Really? You've got a totally vulnerable person, intellectually disabled, and you're getting her naked very week? Does that really seem wise? I was a little dubious about the message to begin with, and thought we might have come up with something better. But now I'm affirmatively worried. Even before (as here) I know where this is going to end up since the story is recounted in the California Appellate Reporter.
So nonconsensual touching transpires, and the defendant is convicted. Good. You can't do that. You deserve to be punished. Inexcusable.
Though defendant tries to at least mitigate his punishment. And does so successfully. Imagine in your head a picture of the defendant. What he looks like, his facial features, his background, etc.

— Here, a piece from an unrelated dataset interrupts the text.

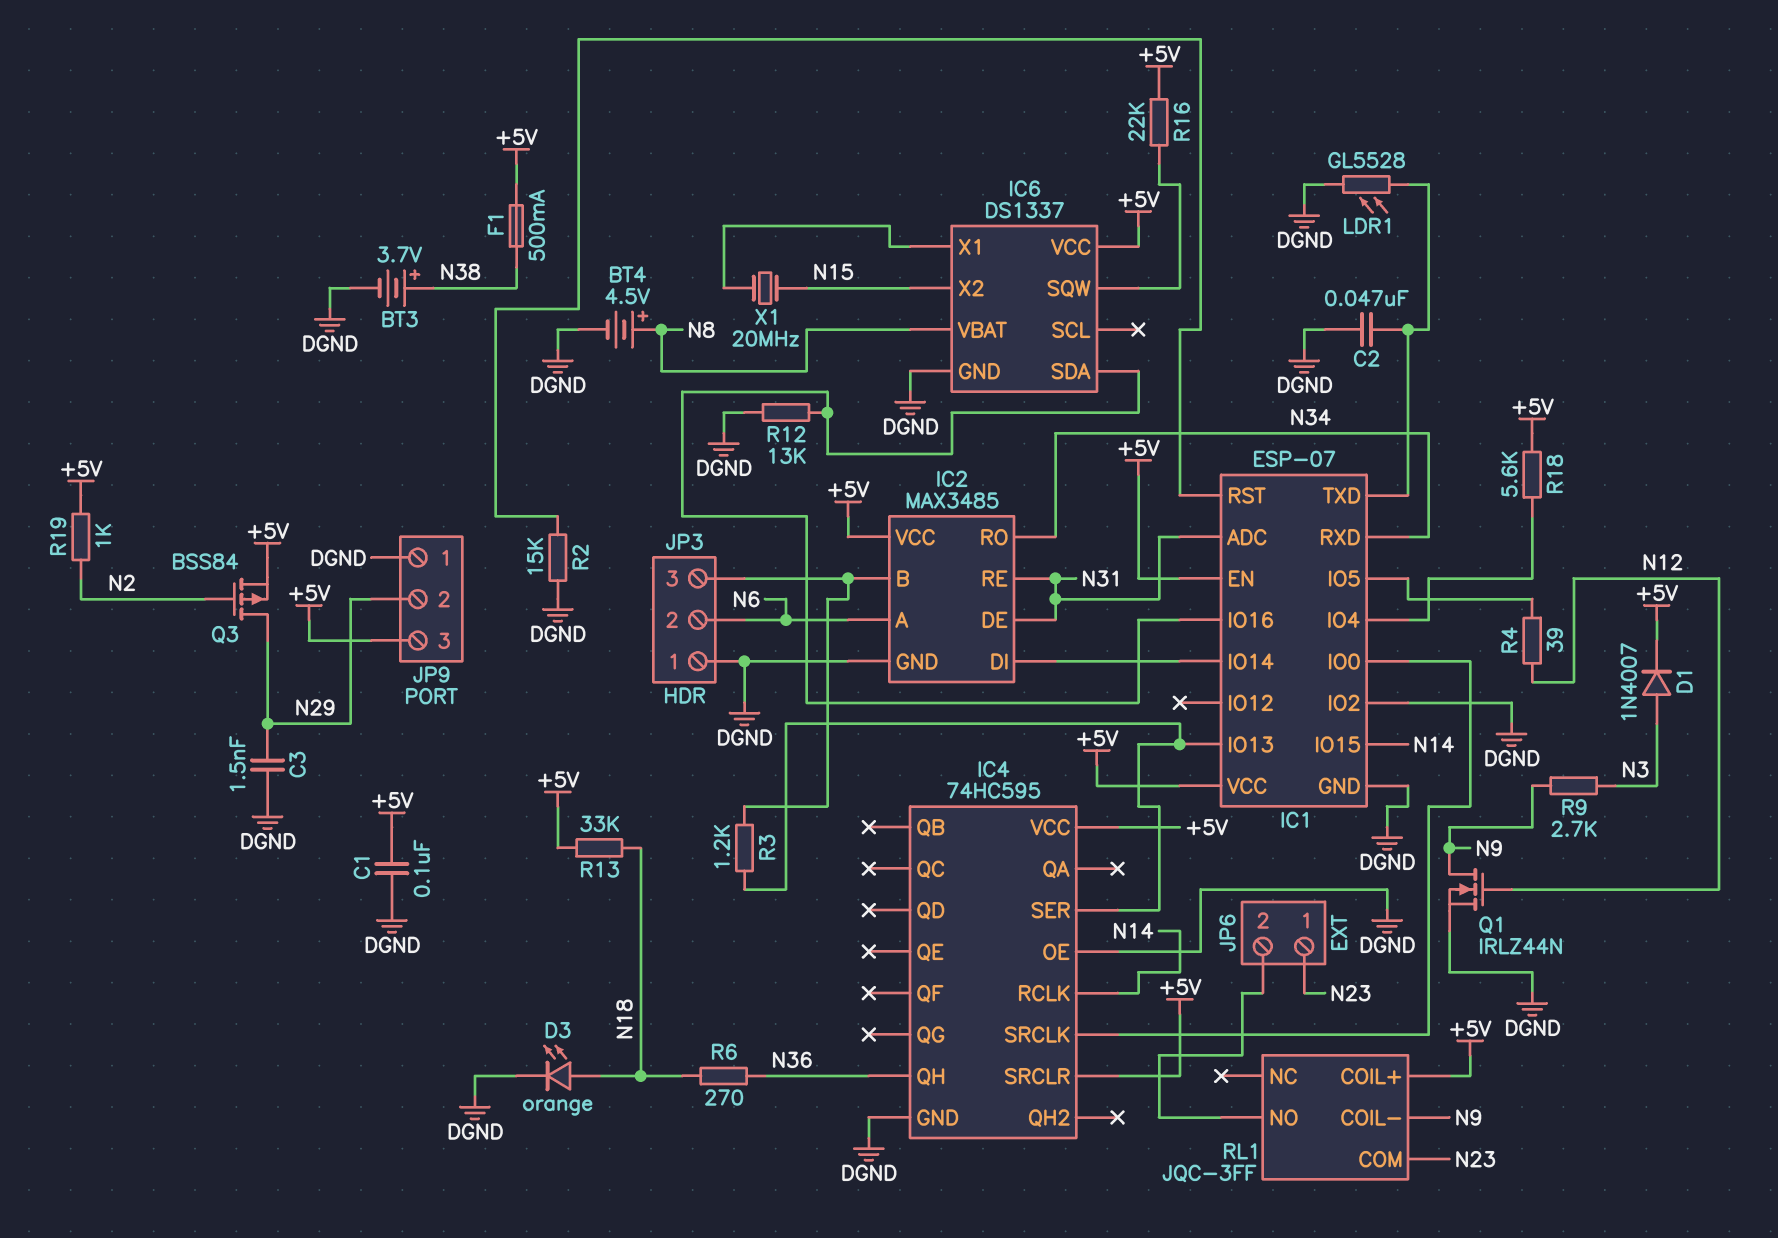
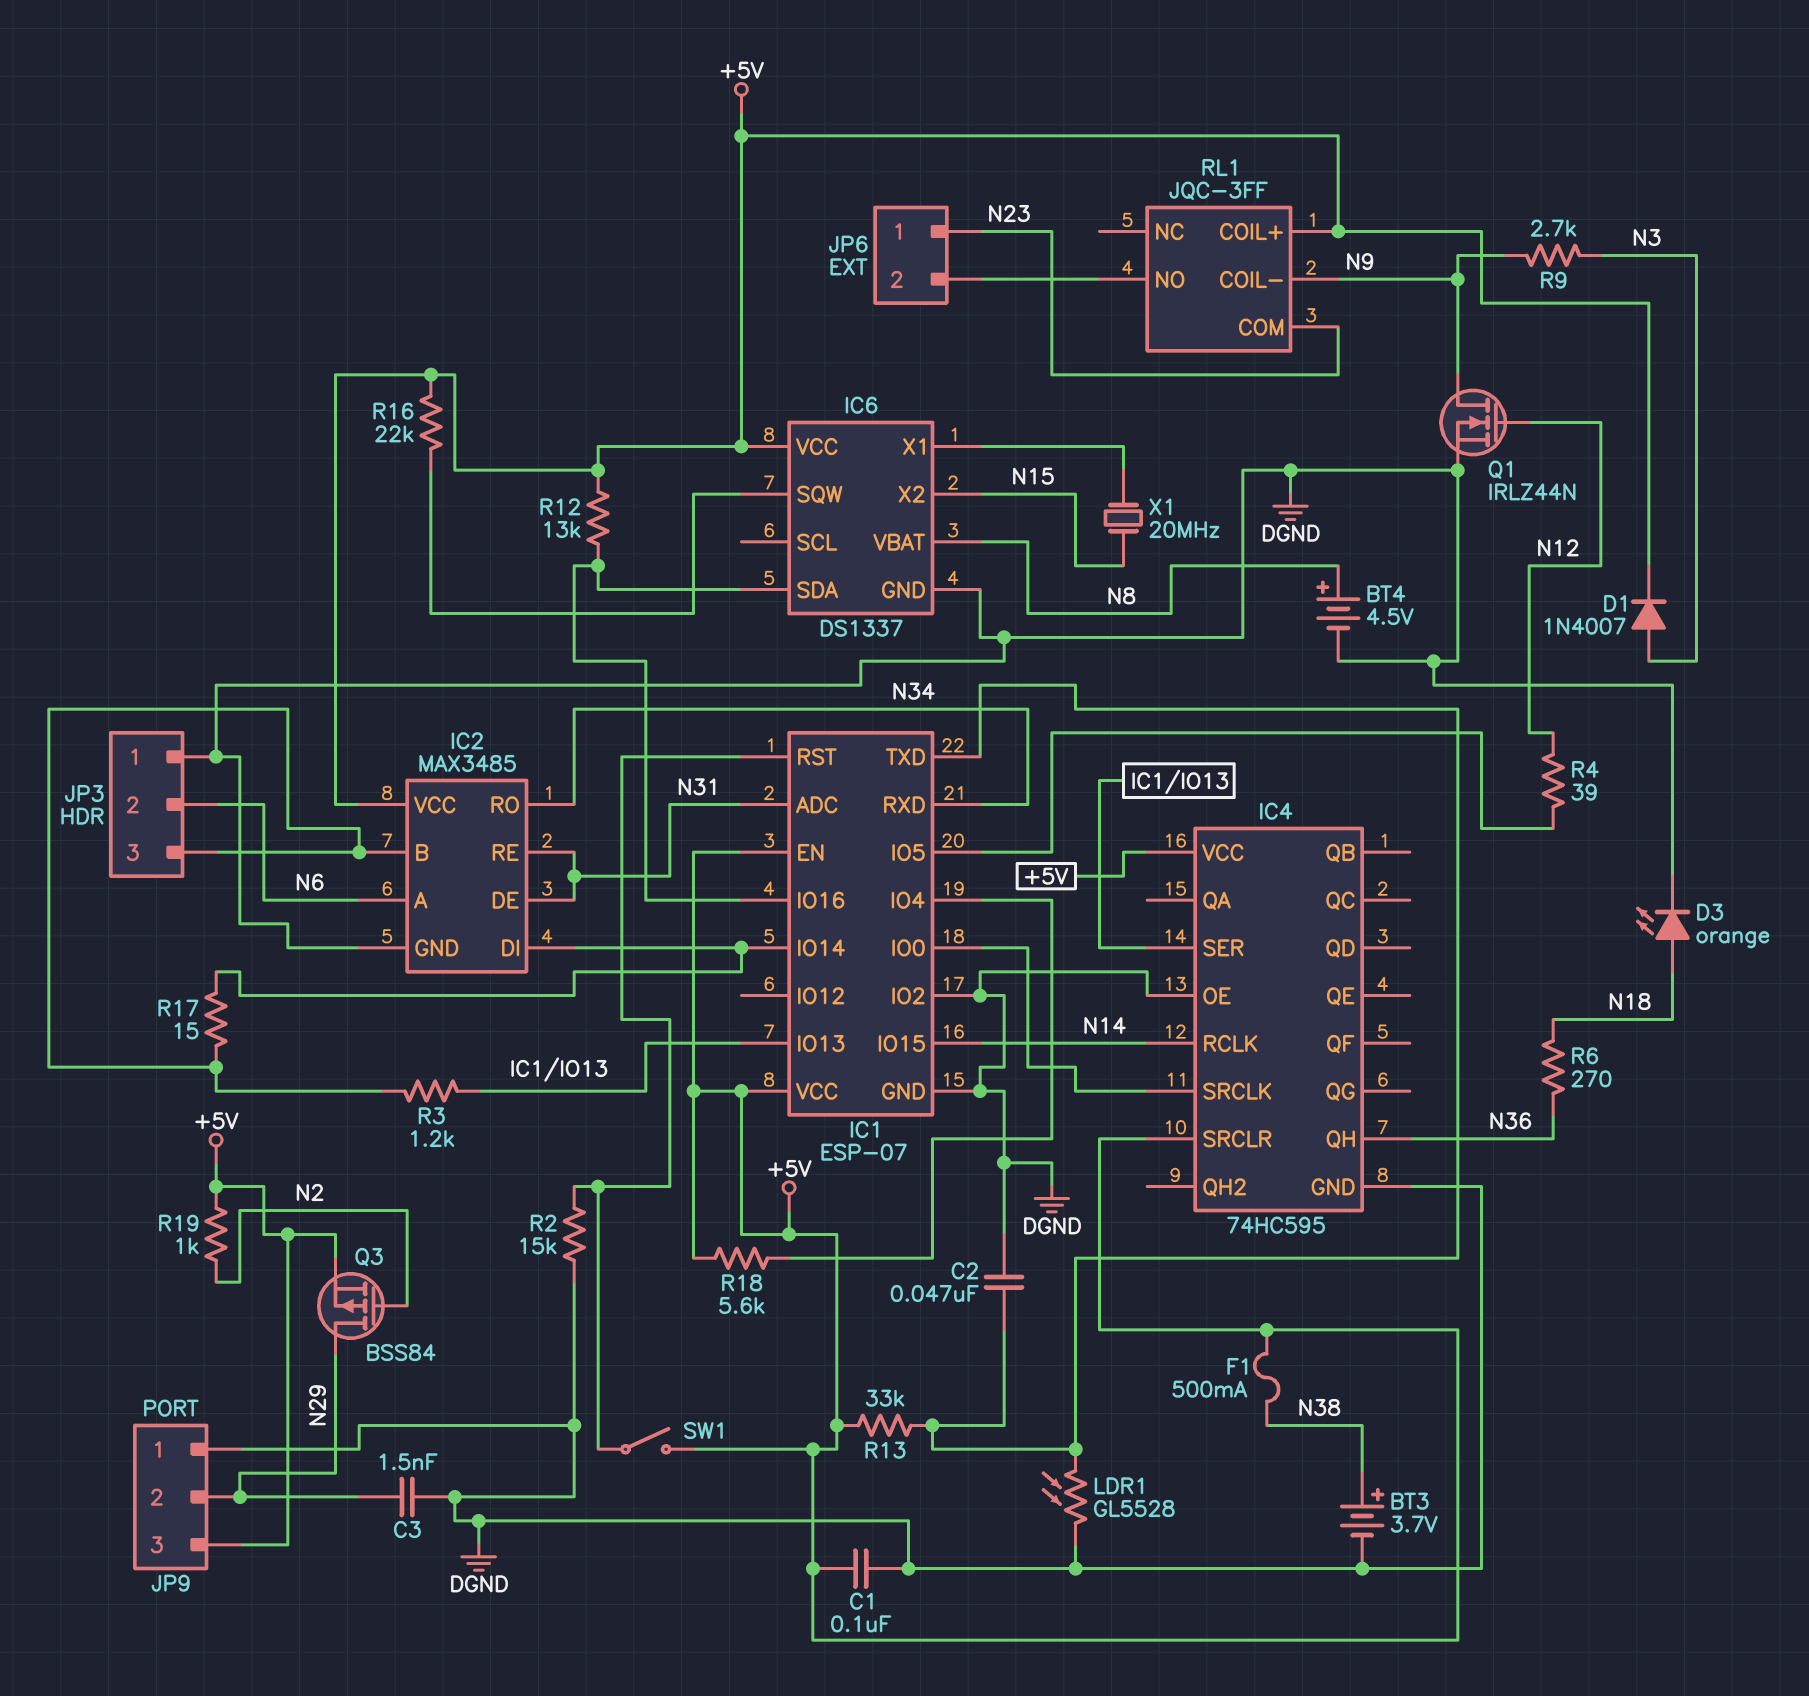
R12: 13k (DGND, IC1/IO16) -> 13k (+5V, IC1/IO16)
R13: 33k (+5V, N18) -> 33k (+5V, IC1/TXD)
R17: none -> 15 (IC1/IO14, IC2/B)
SW1: none -> switch (+5V, IC1/RST)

Is this who you were thinking of? "Appellant noted that he is 68 years old and 'has lived
a crime free life up until now.' . . . [He] has Parkinson's disease and suffers from back
pain." He says that what he did was caused at least in part because he “was influenced by the medication he was taking for his
Parkinson's disease. A side effect of this medication, Carbidopa-Levodopa,
is increased sexual urges. He was taking a high dose
of the medication, which caused him to have more sexual
impulses."
The trial court ultimately sentences this 68-year old man to 8 years in prison, which is what the prosecutor requested and that constitutes the middle term for the relevant offenses. That was after the "prosecutor asked that '[appellant] be given the
benefit of his early plea and the fact that he waived prelim. [i.e.,
waived his right to a preliminary hearing].'” Appellant appeals, claiming that his sentence was excessive.
The Court of Appeal not only affirms, but as you can perhaps tell by the strongly-worded language used in the introduction, isn't sympathetic at all. Indeed, it drops a footnote that says: "The appeal is frivolous." And then also says in the text that "Appellant is fortunate
that he was not sentenced to prison for the maximum 10-year
term" rather than the eight years he received.
A strong reaction to the facts of this case. Beyond the reaction that you normally see even in very serious domestic violence and murder cases.